Beginning with the line that has "neck: (701, 371)" in it, transcribe the listing exactly through its final line, and add nothing.
=== INPUT MATERIAL ===
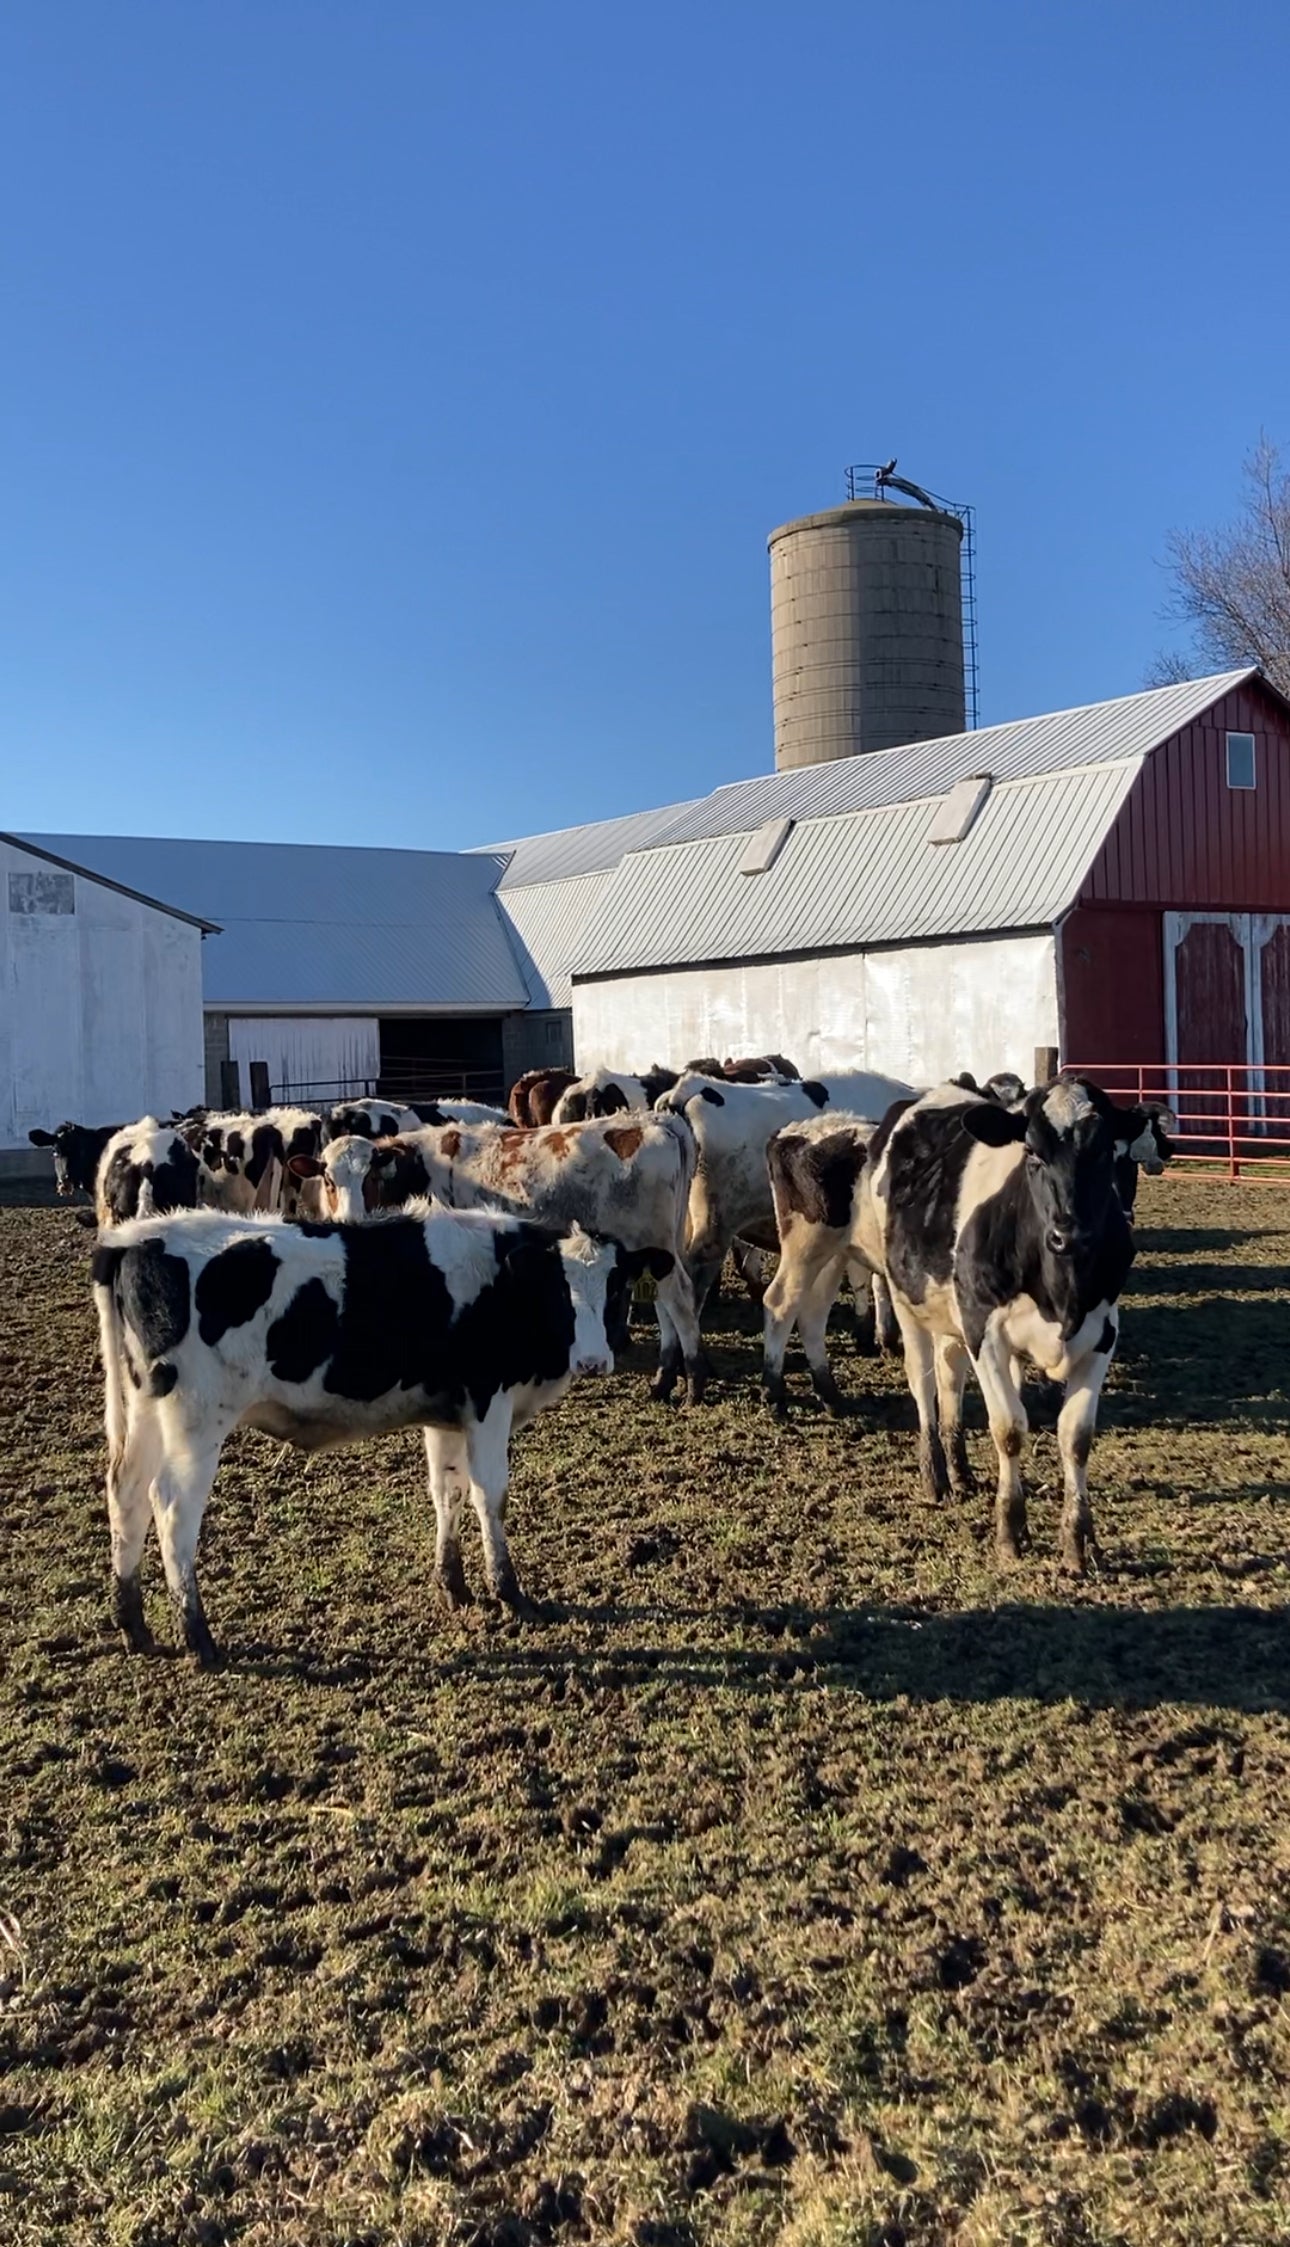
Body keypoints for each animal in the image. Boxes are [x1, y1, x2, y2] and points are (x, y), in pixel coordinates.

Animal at [92, 1204, 665, 1665]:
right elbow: (490, 1495)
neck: (503, 1285)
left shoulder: (446, 1411)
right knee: (172, 1509)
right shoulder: (487, 1401)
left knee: (127, 1495)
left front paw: (453, 1586)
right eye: (559, 1290)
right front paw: (509, 1592)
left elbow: (448, 1490)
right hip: (197, 1418)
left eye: (616, 1287)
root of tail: (135, 1238)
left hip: (145, 1410)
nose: (593, 1361)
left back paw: (134, 1626)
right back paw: (197, 1637)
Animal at [288, 1112, 706, 1402]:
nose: (350, 1219)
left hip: (652, 1239)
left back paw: (692, 1383)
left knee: (680, 1300)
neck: (418, 1171)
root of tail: (657, 1121)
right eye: (328, 1179)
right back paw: (664, 1380)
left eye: (371, 1177)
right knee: (665, 1303)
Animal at [858, 1077, 1161, 1573]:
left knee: (950, 1380)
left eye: (1103, 1151)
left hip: (952, 1316)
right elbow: (1009, 1429)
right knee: (924, 1384)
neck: (1061, 1290)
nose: (1069, 1235)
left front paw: (1078, 1539)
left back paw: (960, 1470)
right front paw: (1010, 1530)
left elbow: (1076, 1437)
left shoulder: (1103, 1335)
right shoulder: (986, 1333)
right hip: (908, 1301)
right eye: (1032, 1152)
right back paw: (935, 1476)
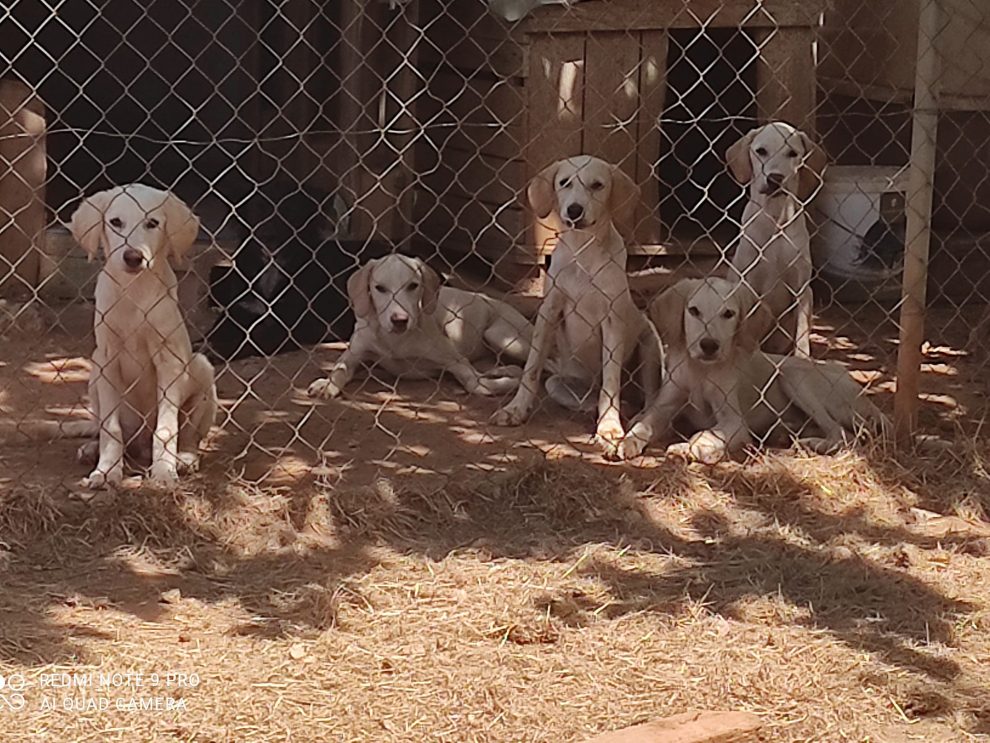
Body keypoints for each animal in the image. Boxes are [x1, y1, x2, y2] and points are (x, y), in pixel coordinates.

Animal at [308, 253, 536, 398]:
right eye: (380, 288)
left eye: (413, 286)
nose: (400, 320)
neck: (396, 341)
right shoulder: (355, 352)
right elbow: (339, 369)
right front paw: (327, 384)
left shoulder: (456, 360)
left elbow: (476, 384)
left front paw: (510, 384)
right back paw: (502, 369)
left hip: (500, 336)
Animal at [620, 278, 892, 462]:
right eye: (694, 311)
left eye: (728, 314)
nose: (709, 345)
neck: (701, 371)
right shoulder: (664, 406)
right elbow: (643, 424)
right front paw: (627, 441)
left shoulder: (734, 421)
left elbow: (708, 432)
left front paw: (690, 448)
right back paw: (786, 433)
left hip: (792, 375)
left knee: (843, 434)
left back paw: (813, 443)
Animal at [728, 121, 828, 358]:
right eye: (761, 151)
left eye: (792, 153)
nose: (775, 178)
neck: (775, 219)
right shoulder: (749, 285)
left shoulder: (801, 289)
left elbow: (801, 334)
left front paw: (802, 358)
===
▶ YOUR SOLUTION:
neck: (701, 371)
right shoulder: (664, 406)
right elbow: (643, 424)
right front paw: (627, 441)
left shoulder: (734, 421)
left elbow: (708, 432)
left front paw: (690, 448)
right back paw: (786, 433)
left hip: (792, 375)
left knee: (843, 434)
left back paw: (813, 443)
Animal at [728, 121, 828, 358]:
right eye: (761, 151)
left eye: (792, 153)
nose: (775, 178)
neck: (775, 219)
right shoulder: (749, 285)
left shoulder: (801, 289)
left elbow: (801, 334)
left front paw: (802, 358)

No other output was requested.